Пока внезапная сила накопившегося в организме водного раствора C2Н5ОH не сражает Ю.Шаповалова вдруг одномоментно, так что только дойти до кровати остаются силы

Чтоб на фиг спать —

Чтоб завтра встать —

и всё — сначала.

Ибо такова была структура жизни в дому Ю.Шаповалова осенью 1989- года, описанная очевидцем.

Также следует изложить как минимум следующие случаи из жизни Шаповалова Ю.:

1981, ноябрь: знакомство Ю.Шаповалова с М.Немировым и Е.Федотовым; как это происходило и чем закончилось;

1985, май: папа Ю.Шаповалова, топором рубящий магнитофоны, колонки и прочую радиоаппаратуру;

1985, июнь: М.Немиров, выдергивающий пробки из бутылок, чтобы их сдать за 20 копеек штука; Ю.Шаповалов, стоящий рядом, восхищаясь.

1987, июль: свадьба Ю.Шаповалова. Р.Неумоев, восклицающий в целях эпатирования буржуа:

— Дайте мне хуй!
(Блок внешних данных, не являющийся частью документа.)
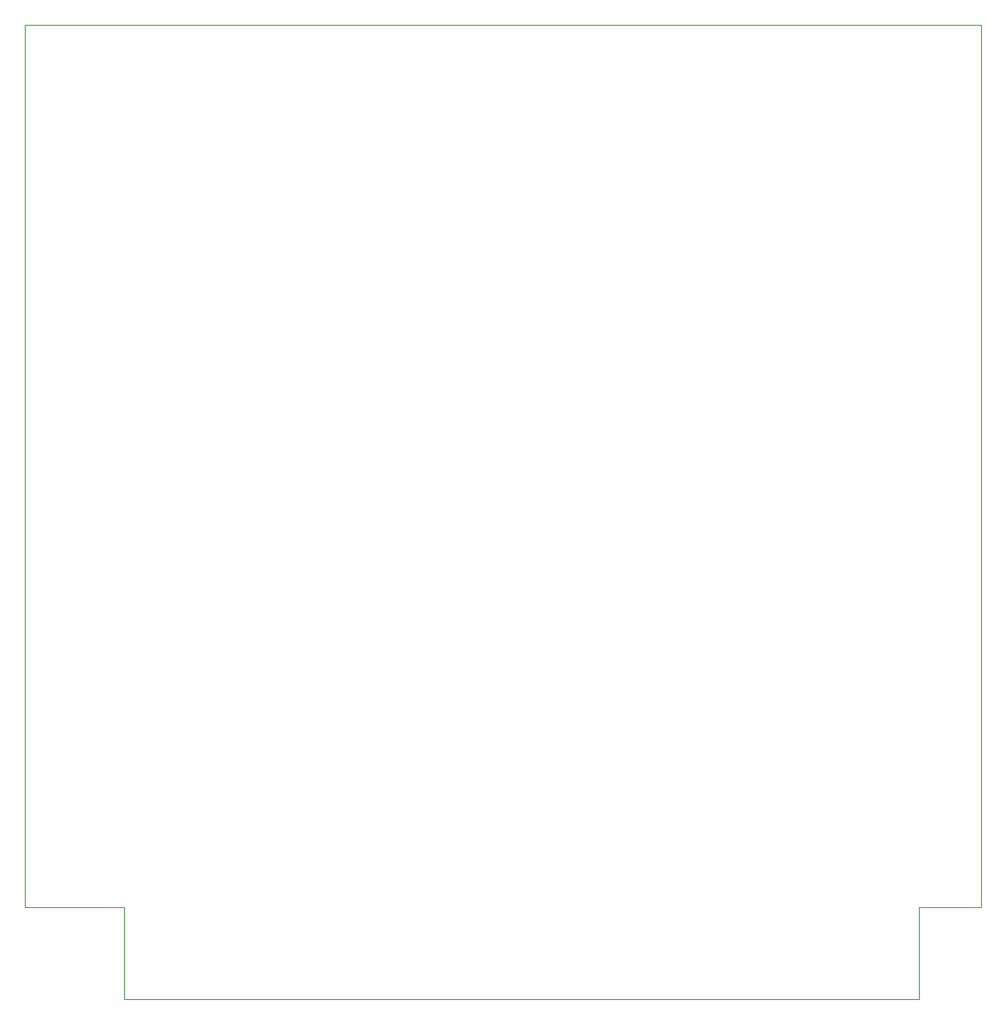
<source format=gbr>
%TF.GenerationSoftware,KiCad,Pcbnew,(6.0.4-0)*%
%TF.CreationDate,2022-05-20T22:02:18+01:00*%
%TF.ProjectId,8088_cpu_card,38303838-5f63-4707-955f-636172642e6b,rev?*%
%TF.SameCoordinates,Original*%
%TF.FileFunction,Profile,NP*%
%FSLAX46Y46*%
G04 Gerber Fmt 4.6, Leading zero omitted, Abs format (unit mm)*
G04 Created by KiCad (PCBNEW (6.0.4-0)) date 2022-05-20 22:02:18*
%MOMM*%
%LPD*%
G01*
G04 APERTURE LIST*
%TA.AperFunction,Profile*%
%ADD10C,0.100000*%
%TD*%
G04 APERTURE END LIST*
D10*
X189230000Y-132080000D02*
X189230000Y-41910000D01*
X91440000Y-41910000D02*
X91440000Y-132080000D01*
X182880000Y-132080000D02*
X189230000Y-132080000D01*
X182880000Y-141478000D02*
X101600000Y-141478000D01*
X101600000Y-141478000D02*
X101600000Y-132080000D01*
X182880000Y-132080000D02*
X182880000Y-141478000D01*
X101600000Y-132080000D02*
X91440000Y-132080000D01*
X189230000Y-41910000D02*
X91440000Y-41910000D01*
M02*

</source>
Я его буду — сосать!

1988, зима: Шаповалов Ю., знакомящийся с некоей манекенщицей, и чем это окончилось;

1983-96: многолетние ежедневные самоотверженные опыты на себе в попытках найти оптимальное средство выйти из состояния похмелья; увы по сей день не увенчавшиеся успехом

— У нас тут сатанизм процветает — караул! — жаловался М.Немиров Ю.Шаповалову весной 1982-го года.

Это, и многое другое, описать следует, и оно будет написано, но позже.